— ОТРЫВОК ДЛЯ ЧТЕНИЯ —
За 12 дней до наступления 1940 года Гитлер в Берлине утвердил план «Барбаросса». В «Директиве 21» сказано: «Германские вооруженные силы должны быть готовы разбить Советскую Россию в ходе скоротечной кампании…» В разделе «Проведение операций» значился и Дон.
И вот новый год. Едва вёшенец схватил взглядом последнюю страницу первого номера «Правды», как наткнулся на дружеский шарж. Прославленные Кукрыниксы – старые знакомцы – изобразили целую группу счастливцев. На рисунке под елкой Шостакович, академик Капица, молодые ученые Флеров и Петржак. И кто-то в кубанке, с книгами в руках. Подпись: «Писатель Михаил Шолохов, закончивший в 1940 году свой многотомный роман „Тихий Дон“». Ну, подумал, началась пропагандистская подготовка страны к премиальному акту.

— ЗАПИСИ НАБОРА ДАННЫХ —
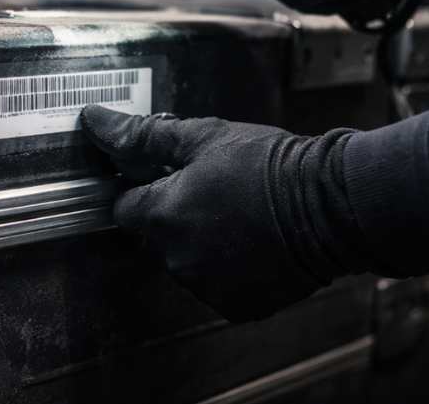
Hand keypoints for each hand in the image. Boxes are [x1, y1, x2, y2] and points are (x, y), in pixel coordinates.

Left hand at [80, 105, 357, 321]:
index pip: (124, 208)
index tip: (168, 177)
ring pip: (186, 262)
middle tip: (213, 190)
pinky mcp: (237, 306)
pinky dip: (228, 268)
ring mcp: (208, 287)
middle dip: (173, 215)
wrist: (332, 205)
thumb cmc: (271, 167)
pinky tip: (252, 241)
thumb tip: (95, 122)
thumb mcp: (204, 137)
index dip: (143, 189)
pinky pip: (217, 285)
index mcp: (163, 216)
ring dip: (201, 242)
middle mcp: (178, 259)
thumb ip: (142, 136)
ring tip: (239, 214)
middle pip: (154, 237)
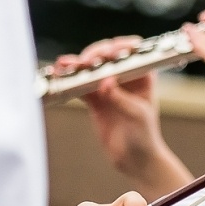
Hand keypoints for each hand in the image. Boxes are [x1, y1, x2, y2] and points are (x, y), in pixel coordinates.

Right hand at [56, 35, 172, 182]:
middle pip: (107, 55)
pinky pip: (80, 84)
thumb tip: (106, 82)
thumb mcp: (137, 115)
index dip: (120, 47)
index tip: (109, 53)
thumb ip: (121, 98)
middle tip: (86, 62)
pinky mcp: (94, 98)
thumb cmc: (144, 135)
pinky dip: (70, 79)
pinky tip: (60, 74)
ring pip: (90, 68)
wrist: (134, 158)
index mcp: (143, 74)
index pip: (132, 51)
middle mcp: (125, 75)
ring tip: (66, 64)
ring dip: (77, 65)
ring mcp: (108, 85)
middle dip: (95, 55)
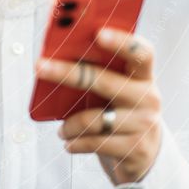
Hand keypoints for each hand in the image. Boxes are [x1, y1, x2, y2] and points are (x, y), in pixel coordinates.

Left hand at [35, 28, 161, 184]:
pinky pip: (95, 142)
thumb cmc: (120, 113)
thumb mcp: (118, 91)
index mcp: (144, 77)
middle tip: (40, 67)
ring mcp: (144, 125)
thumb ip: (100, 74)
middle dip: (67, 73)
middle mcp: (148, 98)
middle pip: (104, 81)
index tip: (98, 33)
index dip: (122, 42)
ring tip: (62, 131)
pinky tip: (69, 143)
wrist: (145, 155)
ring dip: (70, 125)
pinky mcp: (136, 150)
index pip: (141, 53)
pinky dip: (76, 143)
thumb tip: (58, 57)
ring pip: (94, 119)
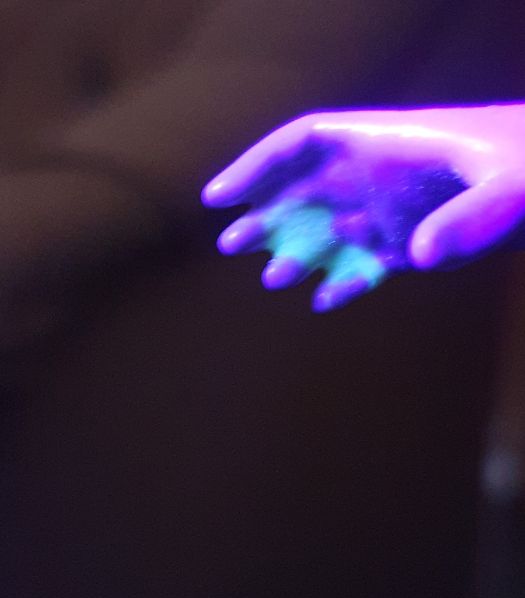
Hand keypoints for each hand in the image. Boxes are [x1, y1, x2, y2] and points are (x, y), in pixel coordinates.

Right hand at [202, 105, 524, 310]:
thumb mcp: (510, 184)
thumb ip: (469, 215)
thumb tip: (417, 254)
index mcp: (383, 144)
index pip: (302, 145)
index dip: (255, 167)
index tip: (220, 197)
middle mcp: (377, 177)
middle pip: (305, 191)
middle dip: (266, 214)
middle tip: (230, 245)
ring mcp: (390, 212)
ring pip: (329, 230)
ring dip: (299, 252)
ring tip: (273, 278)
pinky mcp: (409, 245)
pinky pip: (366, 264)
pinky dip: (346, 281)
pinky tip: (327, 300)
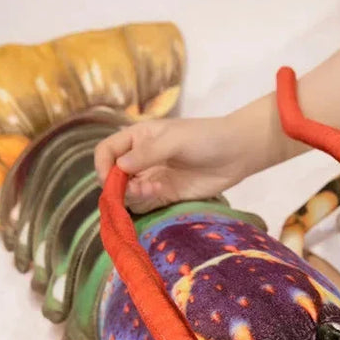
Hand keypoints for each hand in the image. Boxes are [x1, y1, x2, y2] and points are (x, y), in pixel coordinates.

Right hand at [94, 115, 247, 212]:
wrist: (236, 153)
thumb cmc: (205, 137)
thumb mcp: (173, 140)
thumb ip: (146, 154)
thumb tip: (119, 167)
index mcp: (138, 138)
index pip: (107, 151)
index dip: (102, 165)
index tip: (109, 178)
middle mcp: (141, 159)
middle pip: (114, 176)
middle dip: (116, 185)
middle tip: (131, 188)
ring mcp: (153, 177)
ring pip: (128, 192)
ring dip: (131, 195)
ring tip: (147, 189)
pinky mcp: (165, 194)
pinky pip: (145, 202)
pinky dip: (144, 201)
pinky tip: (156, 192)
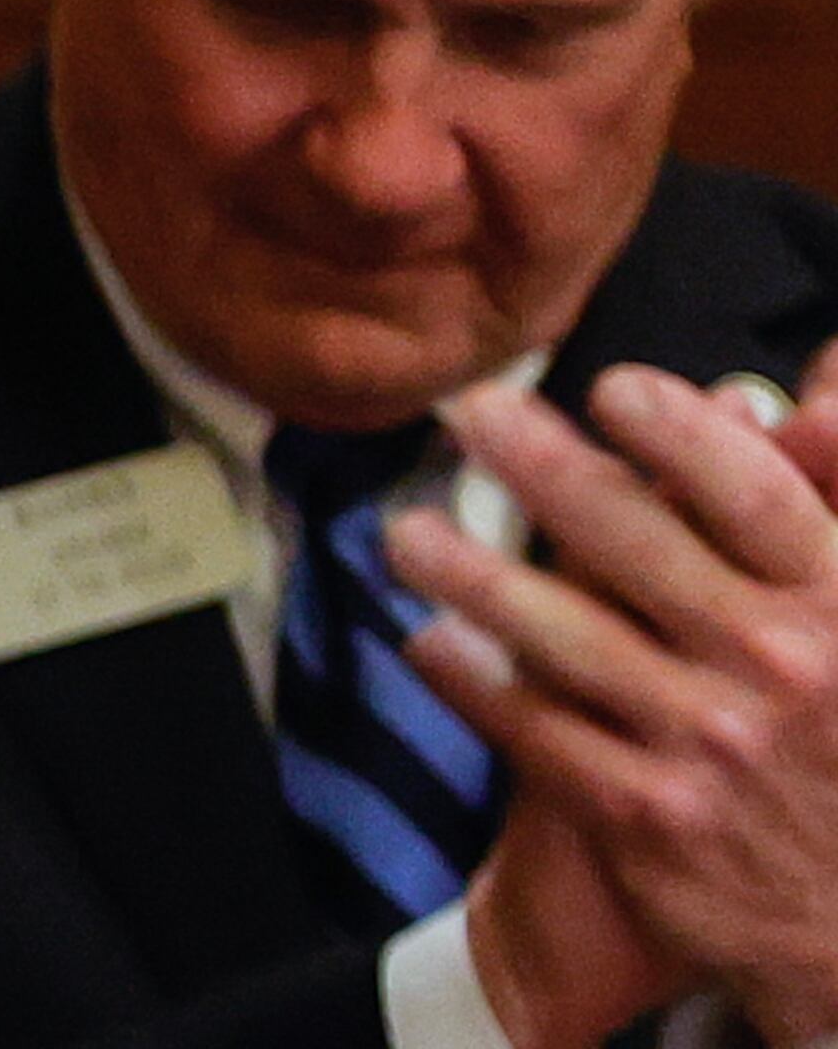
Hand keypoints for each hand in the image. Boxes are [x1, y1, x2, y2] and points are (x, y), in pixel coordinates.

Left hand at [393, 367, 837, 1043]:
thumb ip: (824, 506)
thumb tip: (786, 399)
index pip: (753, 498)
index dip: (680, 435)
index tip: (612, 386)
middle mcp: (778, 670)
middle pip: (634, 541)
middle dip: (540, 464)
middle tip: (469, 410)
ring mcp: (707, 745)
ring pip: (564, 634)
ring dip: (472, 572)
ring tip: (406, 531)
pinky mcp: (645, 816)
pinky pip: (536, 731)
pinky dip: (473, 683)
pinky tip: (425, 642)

— УСЛОВИЯ ЗАДАНИЯ —
[A] Кто нарисовал дружеский шарж на последней странице первого номера «Правды», согласно отрывку для чтения?
[B] Процитируйте отрывок для чтения, начиная со слов «За 12 дней до» и продолжая до слов «значился и Дон.».

— ПОЛУЧЕННЫЕ ОТВЕТЫ —
[A] Кукрыниксы.

[B]
За 12 дней до наступления 1940 года Гитлер в Берлине утвердил план «Барбаросса». В «Директиве 21» сказано: «Германские вооруженные силы должны быть готовы разбить Советскую Россию в ходе скоротечной кампании…» В разделе «Проведение операций» значился и Дон.